_Problem statement_: Below are records; count how many of their lines contain the string "have", and give only that number.
=== Section Start ===
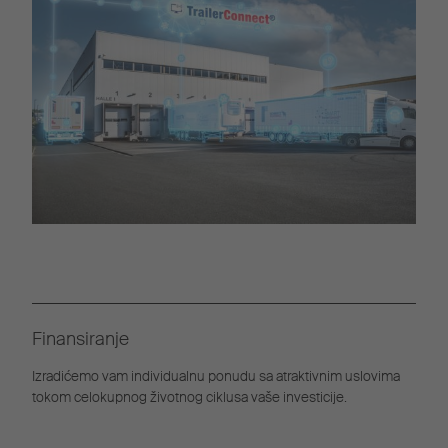
Finansiranje
Izradićemo vam individualnu ponudu sa atraktivnim uslovima
tokom celokupnog životnog ciklusa vaše investicije.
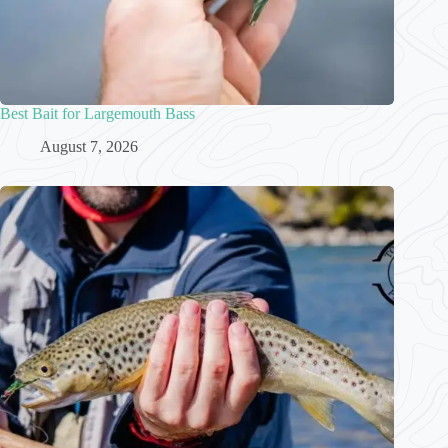
Best Bait for Largemouth Bass
August 7, 2026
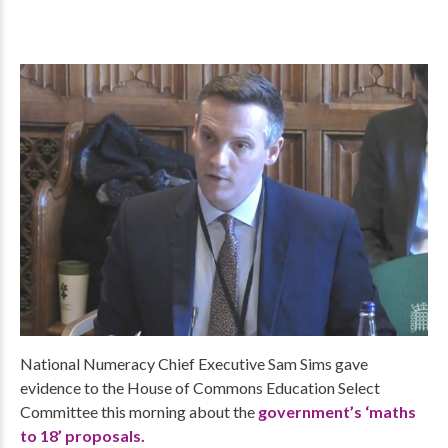
National Numeracy Chief Executive Sam Sims gave
evidence to the House of Commons Education Select
Committee this morning about the
government’s ‘maths
to 18’ proposals.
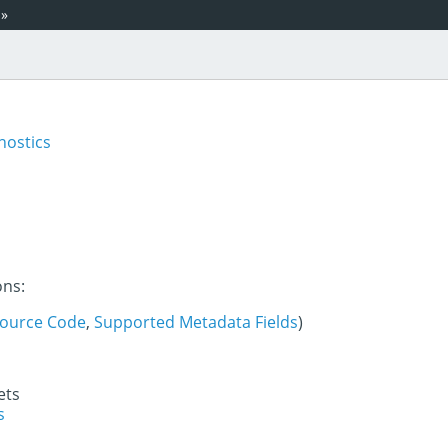
»
nostics
ons:
ource Code
,
Supported Metadata Fields
)
ets
s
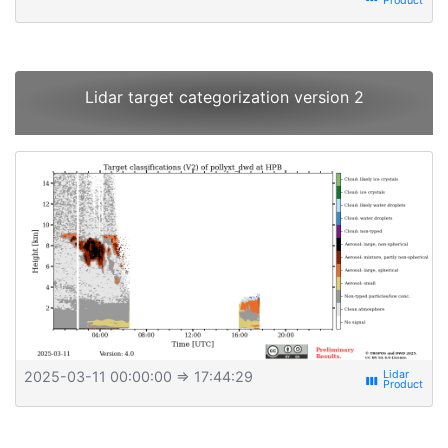
Lidar target categorization version 2
2025-03-11 00:00:00
⇒ 17:44:29
view_week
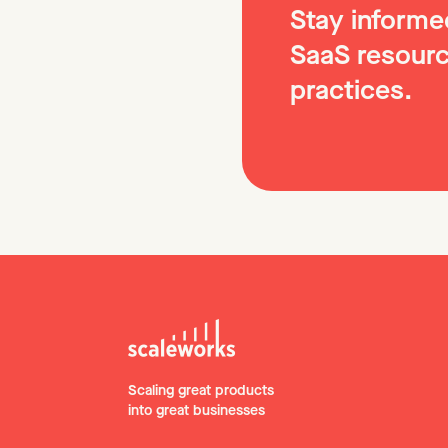
Stay informed
SaaS resourc
practices.
Scaling great products
into great businesses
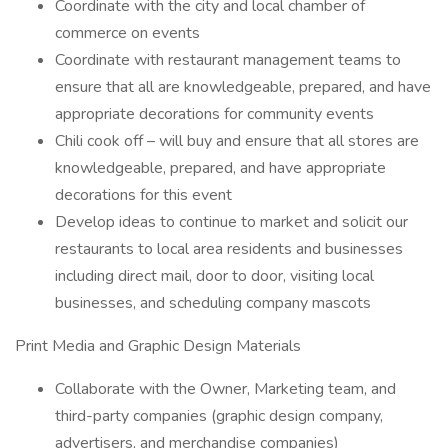
Coordinate with the city and local chamber of
commerce on events
Coordinate with restaurant management teams to
ensure that all are knowledgeable, prepared, and have
appropriate decorations for community events
Chili cook off – will buy and ensure that all stores are
knowledgeable, prepared, and have appropriate
decorations for this event
Develop ideas to continue to market and solicit our
restaurants to local area residents and businesses
including direct mail, door to door, visiting local
businesses, and scheduling company mascots
Print Media and Graphic Design Materials
Collaborate with the Owner, Marketing team, and
third-party companies (graphic design company,
advertisers, and merchandise companies)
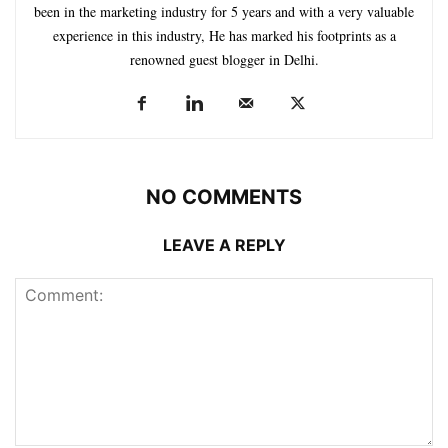
been in the marketing industry for 5 years and with a very valuable
experience in this industry, He has marked his footprints as a
renowned guest blogger in Delhi.
NO COMMENTS
LEAVE A REPLY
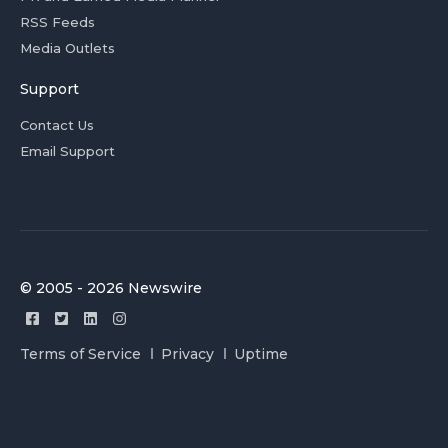
RSS Feeds
Media Outlets
Support
Contact Us
Email Support
© 2005 - 2026 Newswire
Terms of Service
Privacy
Uptime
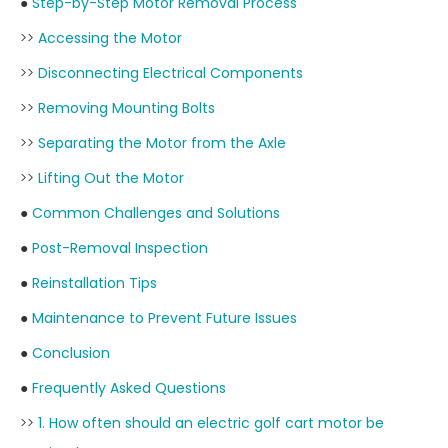
●
Step-by-Step Motor Removal Process
>>
Accessing the Motor
>>
Disconnecting Electrical Components
>>
Removing Mounting Bolts
>>
Separating the Motor from the Axle
>>
Lifting Out the Motor
●
Common Challenges and Solutions
●
Post-Removal Inspection
●
Reinstallation Tips
●
Maintenance to Prevent Future Issues
●
Conclusion
●
Frequently Asked Questions
>>
1. How often should an electric golf cart motor be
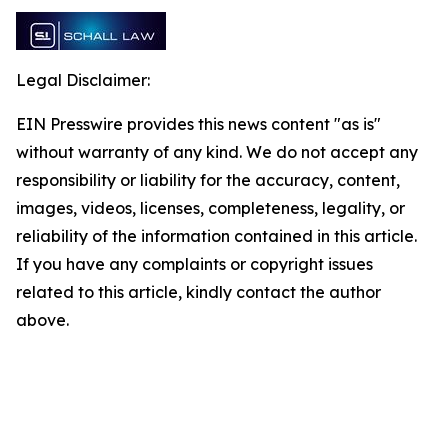
Legal Disclaimer:
EIN Presswire provides this news content "as is"
without warranty of any kind. We do not accept any
responsibility or liability for the accuracy, content,
images, videos, licenses, completeness, legality, or
reliability of the information contained in this article.
If you have any complaints or copyright issues
related to this article, kindly contact the author
above.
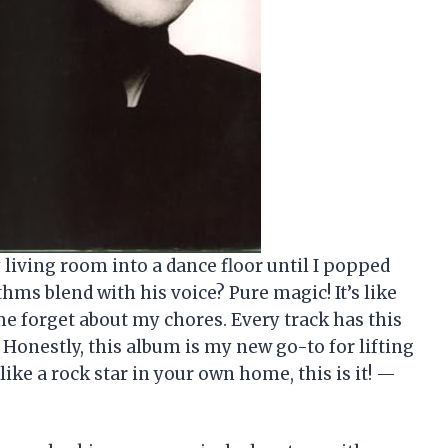
living room into a dance floor until I popped
thms blend with his voice? Pure magic! It’s like
e forget about my chores. Every track has this
. Honestly, this album is my new go-to for lifting
like a rock star in your own home, this is it! —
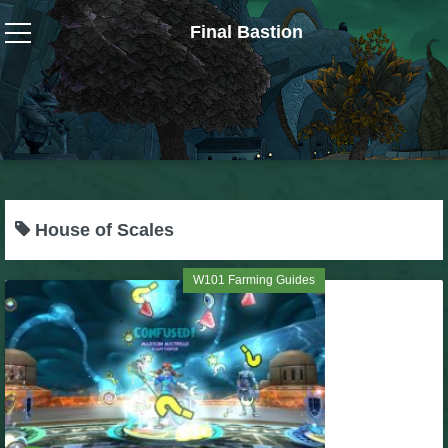
Final Bastion
Wizard101
W101 Crafting Guides
W101 Dungeons & Boss Guides
House of Scales
W101 Fishing Guides
W101 Farming Guides
W101 Gear, Jewels & Mounts
W101 Housing & Gardening Guides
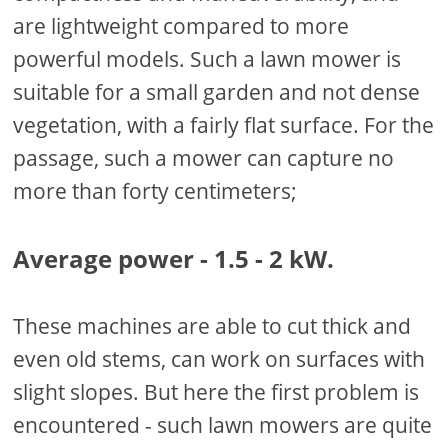
are lightweight compared to more
powerful models. Such a lawn mower is
suitable for a small garden and not dense
vegetation, with a fairly flat surface. For the
passage, such a mower can capture no
more than forty centimeters;
Average power - 1.5 - 2 kW.
These machines are able to cut thick and
even old stems, can work on surfaces with
slight slopes. But here the first problem is
encountered - such lawn mowers are quite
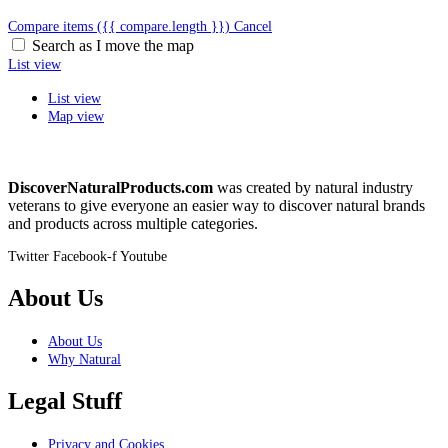
Compare items
({{ compare.length }})
Cancel
Search as I move the map
List view
List view
Map view
DiscoverNaturalProducts.com
was created by natural industry
veterans to give everyone an easier way to discover natural brands
and products across multiple categories.
Twitter
Facebook-f
Youtube
About Us
About Us
Why Natural
Legal Stuff
Privacy and Cookies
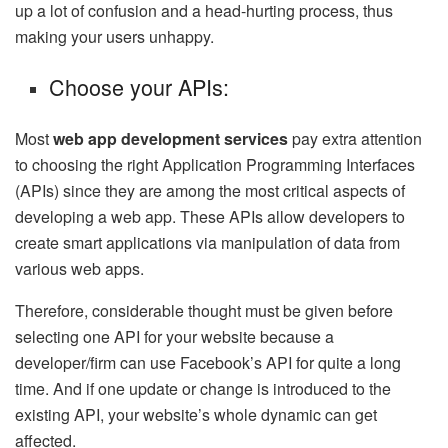
up a lot of confusion and a head-hurting process, thus
making your users unhappy.
Choose your APIs:
Most
web app development services
pay extra attention
to choosing the right Application Programming Interfaces
(APIs) since they are among the most critical aspects of
developing a web app. These APIs allow developers to
create smart applications via manipulation of data from
various web apps.
Therefore, considerable thought must be given before
selecting one API for your website because a
developer/firm can use Facebook’s API for quite a long
time. And if one update or change is introduced to the
existing API, your website’s whole dynamic can get
affected.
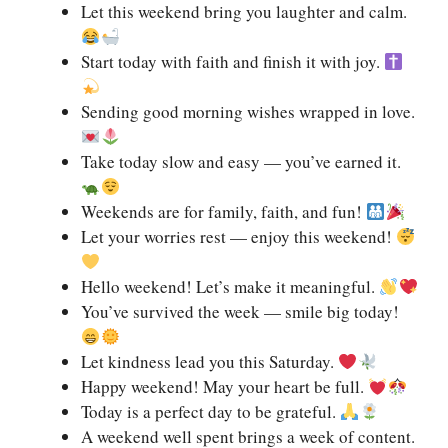
Let this weekend bring you laughter and calm.
Start today with faith and finish it with joy.
Sending good morning wishes wrapped in love.
Take today slow and easy — you’ve earned it.
Weekends are for family, faith, and fun!
Let your worries rest — enjoy this weekend!
Hello weekend! Let’s make it meaningful.
You’ve survived the week — smile big today!
Let kindness lead you this Saturday.
Happy weekend! May your heart be full.
Today is a perfect day to be grateful.
A weekend well spent brings a week of content.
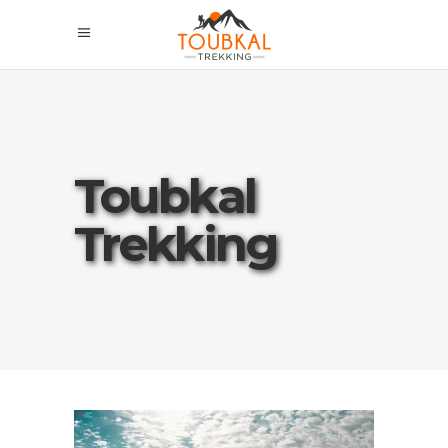
Toubkal
Trekking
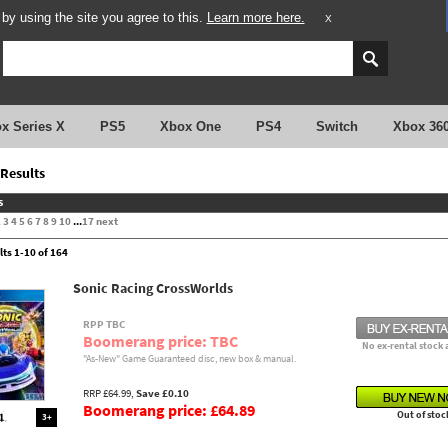
y using the site you agree to this.
Learn more here.
X
x Series X
PS5
Xbox One
PS4
Switch
Xbox 36
Results
s
2
3
4
5
6
7
8
9
10
...
17
next
lts 1-10 of 164
Sonic Racing CrossWorlds
RPP TBC
Boomerang price: TBC
No ex-rental stock 
"As-New" Game Guaranteed disc, new box & manual.
RRP £64.99,
Save £0.10
Boomerang price: £64.89
Out of stoc
3+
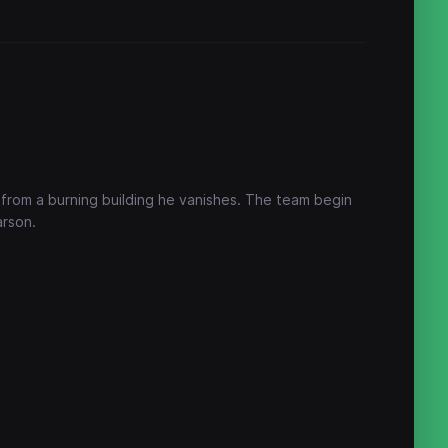
 from a burning building he vanishes. The team begin
arson.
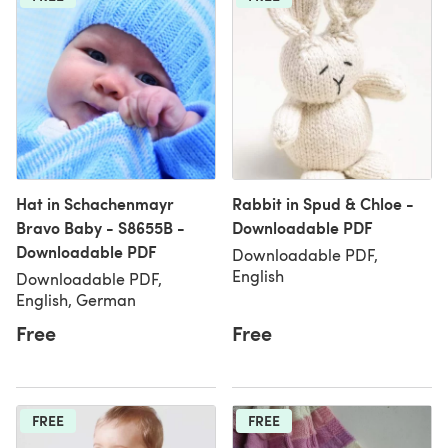
Hat in Schachenmayr
Rabbit in Spud & Chloe -
Bravo Baby - S8655B -
Downloadable PDF
Downloadable PDF
Downloadable PDF,
English
Downloadable PDF,
English, German
Free
Free
FREE
FREE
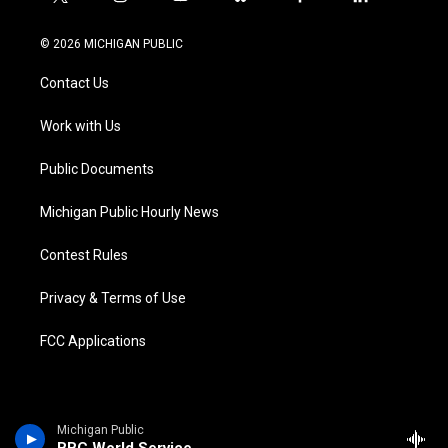
t
i
y
b
f
l
w
n
o
l
a
i
i
s
u
u
c
n
© 2026 MICHIGAN PUBLIC
t
t
t
e
e
k
t
a
u
s
b
e
Contact Us
e
g
b
k
o
d
r
r
e
y
o
i
a
k
n
Work with Us
m
Public Documents
Michigan Public Hourly News
Contest Rules
Privacy & Terms of Use
FCC Applications
Michigan Public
=== Section End ===
_Answer to this task_: 3